Data from: A novel approach to wildlife transcriptomics provides evidence of disease-mediated differential expression and changes to the microbiome of amphibian populations
Campbell, Lewis J., Zoological Society of London, University of Exeter
Hammond, Stewart A., Canada's Michael Smith Genome Sciences Centre
Price, Stephen J., Zoological Society of London, University College London
Sharma, Manmohan D., University of Exeter
Garner, Trenton W.J., University of Exeter
Birol, Inanc, Canada's Michael Smith Genome Sciences Centre
Helbing, Caren C., University of Victoria
Wilfert, Lena, University of Exeter
Griffiths, Amber G.F., Foam
Garner, Trenton W. J., Zoological Society of London
Published Feb 07, 2018 on Dryad.
Cite this dataset
Campbell, Lewis J. et al. (2018). Data from: A novel approach to wildlife transcriptomics provides evidence of disease-mediated differential expression and changes to the microbiome of amphibian populations [Dataset]. Dryad. https://doi.org/10.5061/dryad.q4g75
Ranaviruses are responsible for a lethal, emerging infectious disease in amphibians and threaten their populations throughout the world. Despite this, little is known about how amphibian populations respond to ranaviral infection. In the United Kingdom, ranaviruses impact the common frog (Rana temporaria). Extensive public engagement in the study of ranaviruses in the UK has led to the formation of a unique system of field sites containing frog populations of known ranaviral disease history. Within this unique natural field system, we used RNA sequencing (RNA-Seq) to compare the gene expression profiles of R. temporaria populations with a history of ranaviral disease and those without. We have applied a RNA read filtering protocol that incorporates Bloom filters, previously used in clinical settings, to limit the potential for contamination that comes with the use of RNA-Seq in non-laboratory systems. We have identified a suite of 407 transcripts that are differentially expressed between populations of different ranaviral disease history. This suite contains genes with functions related to immunity, development, protein transport and olfactory reception amongst others. A large proportion of potential non-coding RNA transcripts present in our differentially expressed set provides first evidence of a possible role for long non-coding RNA (lncRNA) in amphibian response to viruses. Our read-filtering approach also removed significantly more bacterial reads from libraries generated from postitive disease history populations. Subsequent analysis revealed these bacterial read sets to represent distinct communities of bacterial species, which is suggestive of an interaction between ranavirus and the host microbiome in the wild.

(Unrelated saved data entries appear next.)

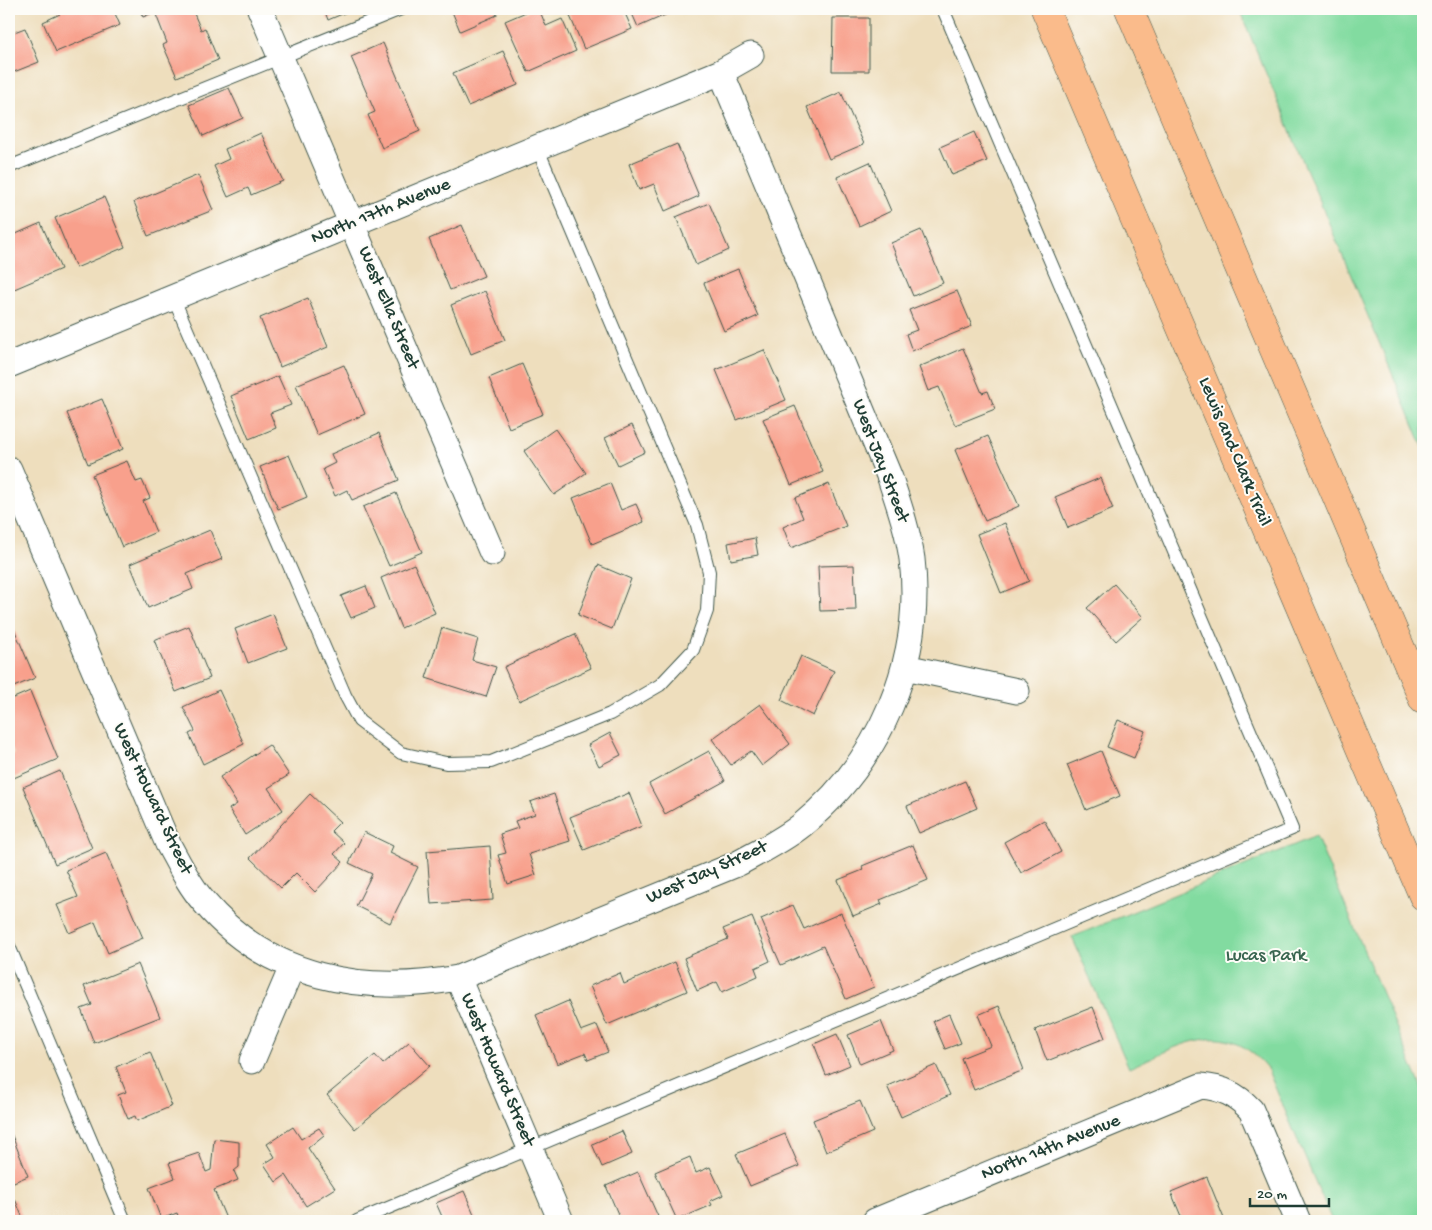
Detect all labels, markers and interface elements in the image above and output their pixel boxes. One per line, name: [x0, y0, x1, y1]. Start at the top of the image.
street label: North 17th Avenue: [308, 173, 454, 250]
street label: West Ella Street: [352, 243, 425, 375]
street label: Lewis and Clark Trail: [1192, 374, 1276, 530]
street label: West Jay Street: [846, 396, 915, 528]
street label: West Howard Street: [107, 720, 198, 880]
street label: West Jay Street: [643, 835, 773, 910]
park label: Lucas Park: [1226, 945, 1308, 968]
street label: West Howard Street: [454, 990, 541, 1152]
street label: North 14th Avenue: [978, 1110, 1124, 1186]
scale bar: [1250, 1175, 1328, 1207]
text: 20 m: [1257, 1186, 1287, 1204]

Raw RNA-Seq reads available in NCBI at SRP131529.
Expression Counts Table
Table of reads per transcript per population sample library as computed using HTSeq.

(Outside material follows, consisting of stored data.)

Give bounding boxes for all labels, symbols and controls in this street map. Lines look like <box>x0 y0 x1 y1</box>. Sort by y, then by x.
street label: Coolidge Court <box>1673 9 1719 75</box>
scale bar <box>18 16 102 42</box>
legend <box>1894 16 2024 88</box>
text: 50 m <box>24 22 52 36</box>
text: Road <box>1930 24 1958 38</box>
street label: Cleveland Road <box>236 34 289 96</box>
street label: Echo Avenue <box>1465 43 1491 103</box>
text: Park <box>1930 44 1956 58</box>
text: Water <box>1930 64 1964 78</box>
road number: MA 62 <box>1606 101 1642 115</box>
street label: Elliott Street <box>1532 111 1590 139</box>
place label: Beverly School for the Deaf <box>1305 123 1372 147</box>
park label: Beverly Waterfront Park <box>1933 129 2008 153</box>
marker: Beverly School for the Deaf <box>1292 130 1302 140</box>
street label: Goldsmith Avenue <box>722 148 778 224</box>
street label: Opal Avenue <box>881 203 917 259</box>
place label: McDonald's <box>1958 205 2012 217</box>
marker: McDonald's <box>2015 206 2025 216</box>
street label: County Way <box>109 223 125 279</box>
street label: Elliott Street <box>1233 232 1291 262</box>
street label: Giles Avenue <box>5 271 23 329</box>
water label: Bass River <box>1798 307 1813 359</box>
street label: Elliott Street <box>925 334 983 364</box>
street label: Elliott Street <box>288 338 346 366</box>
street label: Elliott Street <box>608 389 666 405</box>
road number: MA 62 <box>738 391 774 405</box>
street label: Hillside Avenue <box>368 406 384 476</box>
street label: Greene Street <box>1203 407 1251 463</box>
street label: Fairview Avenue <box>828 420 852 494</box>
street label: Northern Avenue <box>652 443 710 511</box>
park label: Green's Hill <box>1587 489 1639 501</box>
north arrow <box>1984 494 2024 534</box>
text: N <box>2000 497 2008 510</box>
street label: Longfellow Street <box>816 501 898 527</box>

List of protein annotations per assembled transcript. Annotations were generated using the Blast+ software package. Using a custom Blast database constructed from Human, Mammalian and Vertebrate Blast databases.
R. temporaria Final_Denovo Assembly
Final denovo transcriptome assembly. Assembly incorporates all 6 populations and was constructed using TransAbyss.
Bacterial Read Classification Counts Table
Table of number of removed reads that mapped to individual bacterial species per sample population library. Read classification was performed using the Kraken classification program.